Despedir a un ser querido siempre ha sido doloroso. Pero en tiempos de COVID-19, es aún más desgarrador.
Desde su auto, y a una distancia de seguridad de 15 metros, Michael Tokar observó por la ventanilla cómo sepultaron a su padre en el Cementerio Mount Richmon, en Staten Island. Por una cuestión de seguridad, no le permitieron salir del vehículo ni acercarse más a la tumba. Él fue el único doliente que acudió a darle al difunto un último adiós.
“Es difícil. Es simplemente, es extraño. Mi padre nos dejó, y nadie puede venir a despedirlo”, dijo Michael Tokar a la agencia AP, que publicó un reportaje del entierro. “Sabía que era un hombre mayor y era consciente de que un día se marcharía. Pero no estaba preparado para esto. Ahora no estoy preparado”, añadió.
A principios de abril, su padre, David Tokar, presentó síntomas de tos y fiebre. A pesar de que fue hospitalizado, no pudieron hacer nada por él, y falleció solo dos días después. En el parte de defunción, los médicos indicaron como causa de la muerte “COVID-19”.
Aunque en las calles de Nueva York impera un silencio apocalíptico, en el Cementerio Mount Richmon domina el ruido. Allí, la Asociación Hebrea de Entierro Gratuito da sepultura a los judíos de bajos recursos económicos; y los enterradores trabajan a contrarreloj para atender el inabarcable número de cuerpos que llegan a bordo de remolques refrigerados. Cavan sin descanso, ayudan a colocar los cadáveres en las tumbas, y con un letrero blanco indican que la parcela está ocupada.
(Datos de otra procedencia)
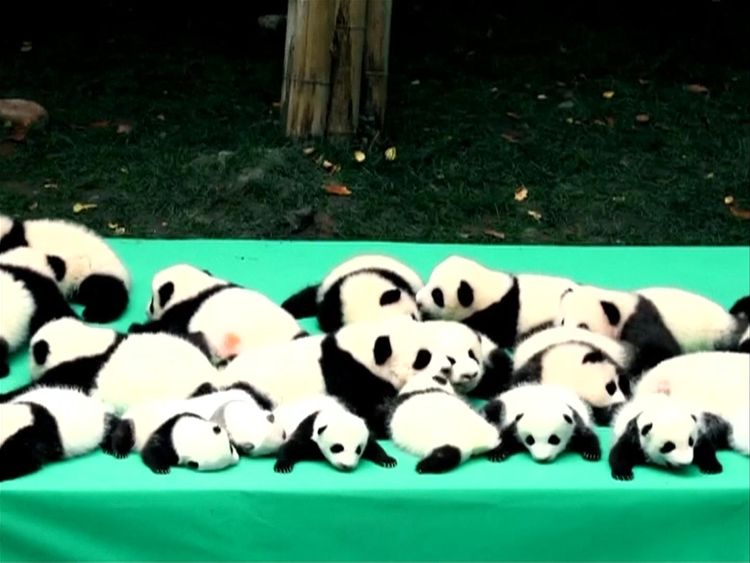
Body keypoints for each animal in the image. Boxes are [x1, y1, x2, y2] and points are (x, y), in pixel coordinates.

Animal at [128, 264, 304, 364]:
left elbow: (167, 328)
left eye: (152, 300)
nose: (146, 310)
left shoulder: (184, 313)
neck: (197, 288)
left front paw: (137, 327)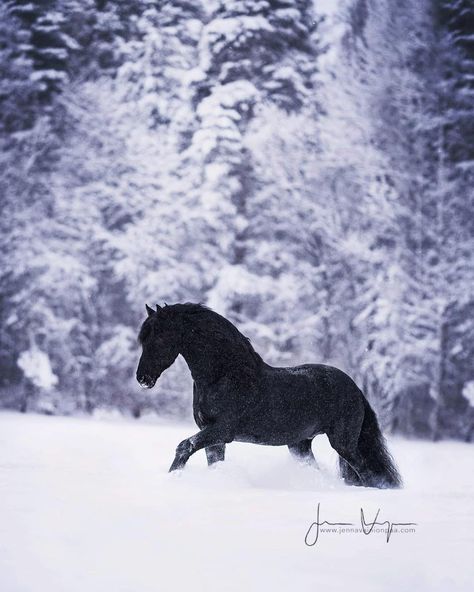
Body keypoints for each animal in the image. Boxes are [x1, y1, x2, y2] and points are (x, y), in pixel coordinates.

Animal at [135, 302, 402, 488]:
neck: (224, 374)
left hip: (343, 443)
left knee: (366, 472)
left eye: (160, 338)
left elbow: (184, 446)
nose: (142, 378)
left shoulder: (222, 430)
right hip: (300, 445)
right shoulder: (213, 436)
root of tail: (356, 389)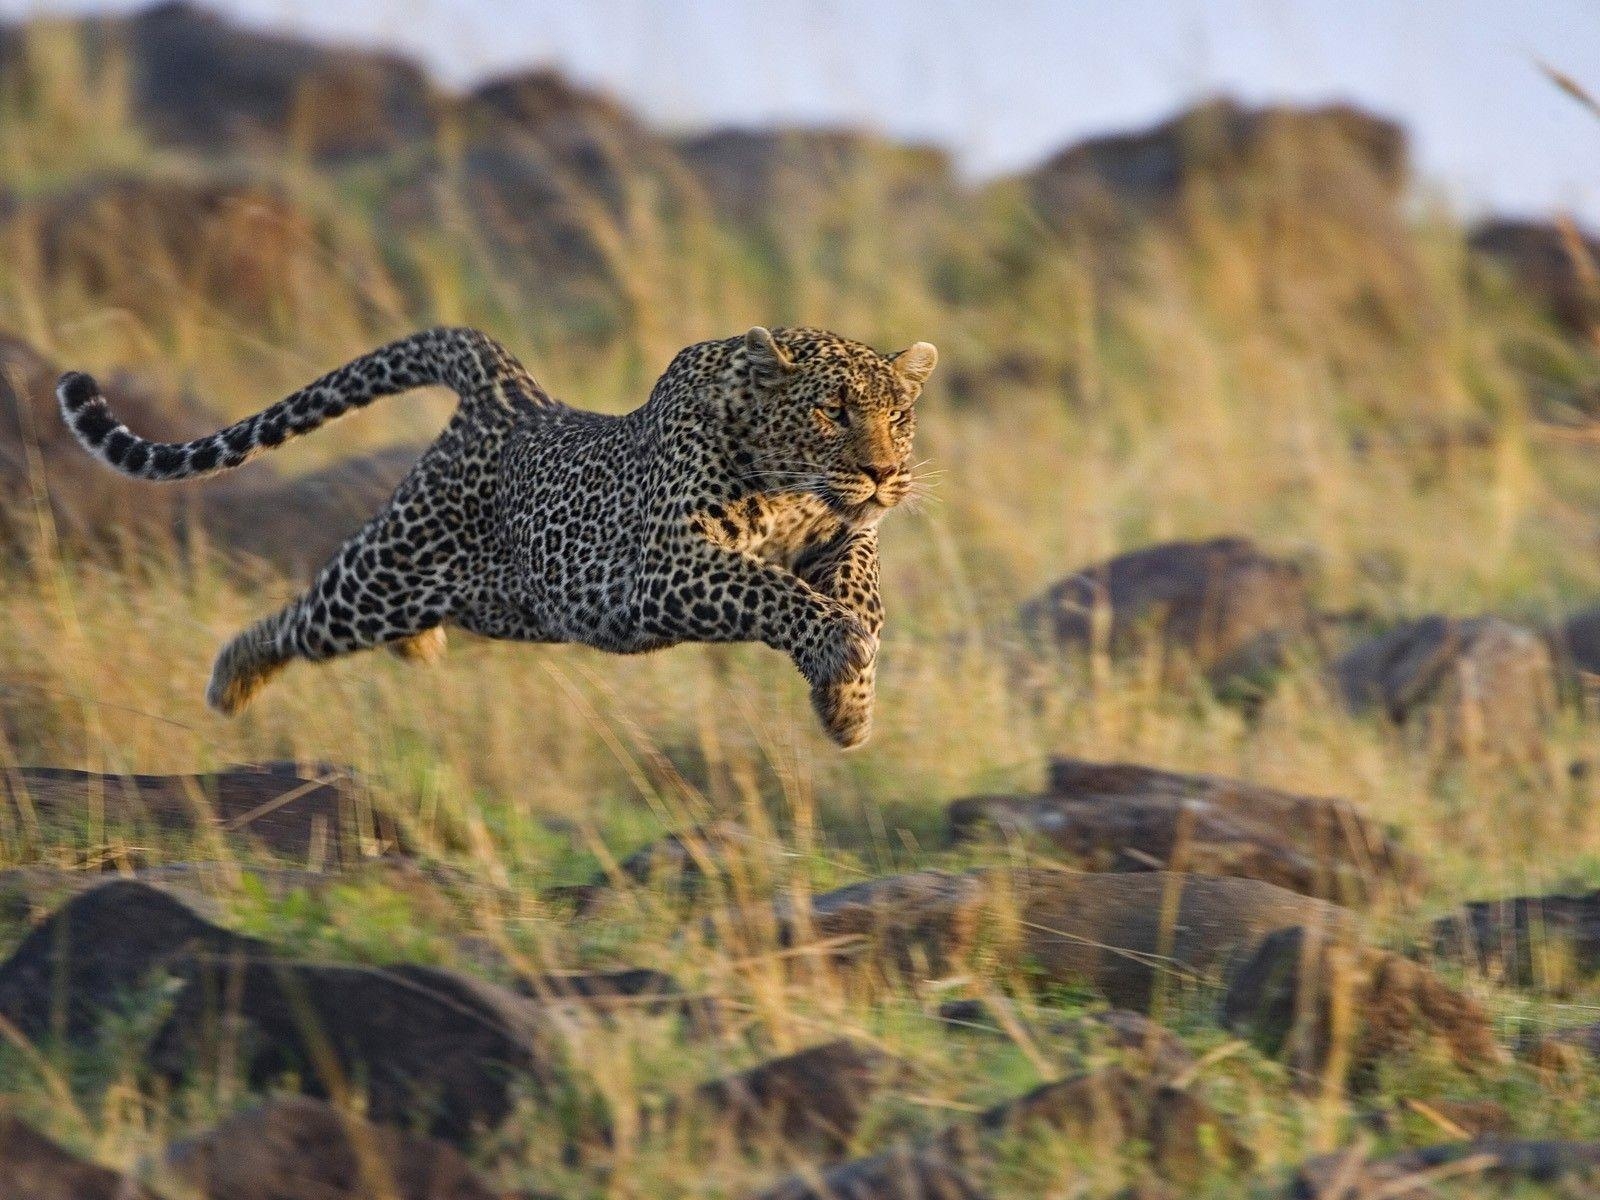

Sentado en el asiento del conductor de su auto, Michael Tokar escuchó al rabino, Shmuel Plafker, a través del celular.
“Voy a ayudar a los hombres a bajar el cuerpo”, le dice Plafker, antes de comenzar el sepelio.
Vestidos con trajes blancos de protección, guantes, y mascarillas, los sepultureros y el rabino utilizan correas naranjas para tender el cuerpo del fallecido en el nicho. Aunque La Torá exige que los entierros se realicen lo antes posible, cumplir este mandamiento resulta difícil por la pandemia, que ha saturado las morgues de los hospitales y ha atestado de víctimas los cementerios.
“Ahora vamos a cubrirle”, explica el rabino a través del teléfono.
Cuando Plafker le preguntó si quería decir unas últimas palabras, Tokar contó que su padre tenía 92 años. Le gustaba coleccionar sellos, amaba el hipódromo y adoraba a sus nietos. Después, el rabino leyó un salmo y afirmó que David Tokar permanecerá siempre en los corazones de aquellos que le amaron. Antes de terminar, dijo que esperaba que esta “terrible plaga” terminara por fin.
En total, la ceremonia duró alrededor de 10 minutos. A unas filas de distancia, Thomas Cortes preparó la siguiente tumba.
“Hay una tristeza tremenda”, contó a la agencia AP. “Si no fuera por esto, estarían vivos. Algunos saludables, otros no tan saludables, pero estarían vivos”, dijo.
Hasta el momento, en Nueva York se han confirmado 256.272 casos de coronavirus, y 19.410 muertes. Muchas de estas víctimas mortales hablaron con sus familiares por última vez por videollamada, antes de que los médicos de la Unidad de Cuidados Intensivos (UCI) les colocaran el respirador. La mayoría de ellos murieron solos, o con suerte, sujetando la mano de un sanitario que escondido bajo el traje de protección, y con el corazón roto, le acompañó en sus últimos momentos.
Algunos fueron enterrados en fosas comunes de Nueva York, o apilados en refrigeradores portátiles como ocurrió en el hospital Sinai-Grace, en Detroit. Otros llegan a velatorios vacíos, a los que nadie acude por las restricciones del aislamiento. Mientras que otros, son despedidos por un hijo que llora desde un auto en la distancia. Imágenes desoladoras que nos recuerdan la devastación de una enfermedad que ha separado para siempre a cientos de miles de familias.